Scarlioni is something akin to a time-travelling Goldfinger, and had he met the Doctor’s more Bondian previous incarnation the match between hero and villain might have been too neat. But Tom Baker, by this point, has shifted the Doctor’s persona from Pertwee’s camp Bond to a kind of weird Superman, casually demonstrating completely bizarre powers like skim-reading a book in a second and apparently flying down from the Eiffel Tower. The charm of this, certainly compared to the similarly powerful but more braggadocious Tenth and Eleventh Doctors, is that Baker plays it all so casually, a man bored of his own genius. And maybe that’s why he runs, too. He could use an unprecedentedly powerful space-time machine to get to any point in Paris in less than a second, but it’s too easy for him.

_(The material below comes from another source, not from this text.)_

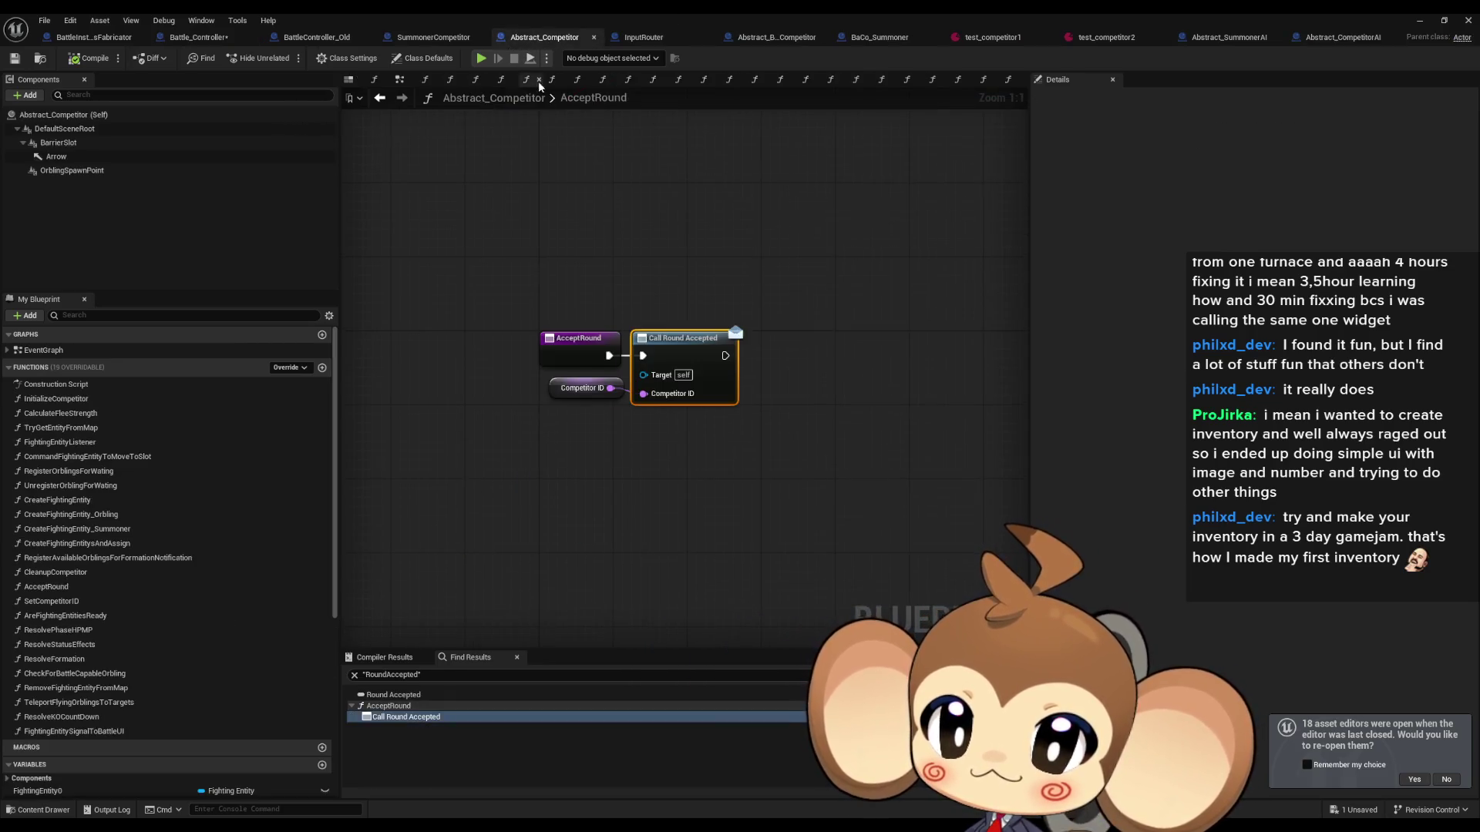
# Step: In Abstract_BattleCompetitor, tick Deprecated under Advanced for the RoundAccepted dispatcher and save the blueprint
pyautogui.click(775, 37)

There is very little charm in being perfect all the time, but when we see the Doctor and Romana haring through real Paris locations, coats and scarves trailing behind us, Dudley Simpson blasting on the soundtrack – there is real atmosphere, real magic there. The irony is that this hymn to messiness, where the Doctor becomes an early AI refusenik by scorning Romana’s advocacy for machine-produced art in favour of the idiosyncrasy of the human hand and eye, comes as part of a story which is, itself, perfect.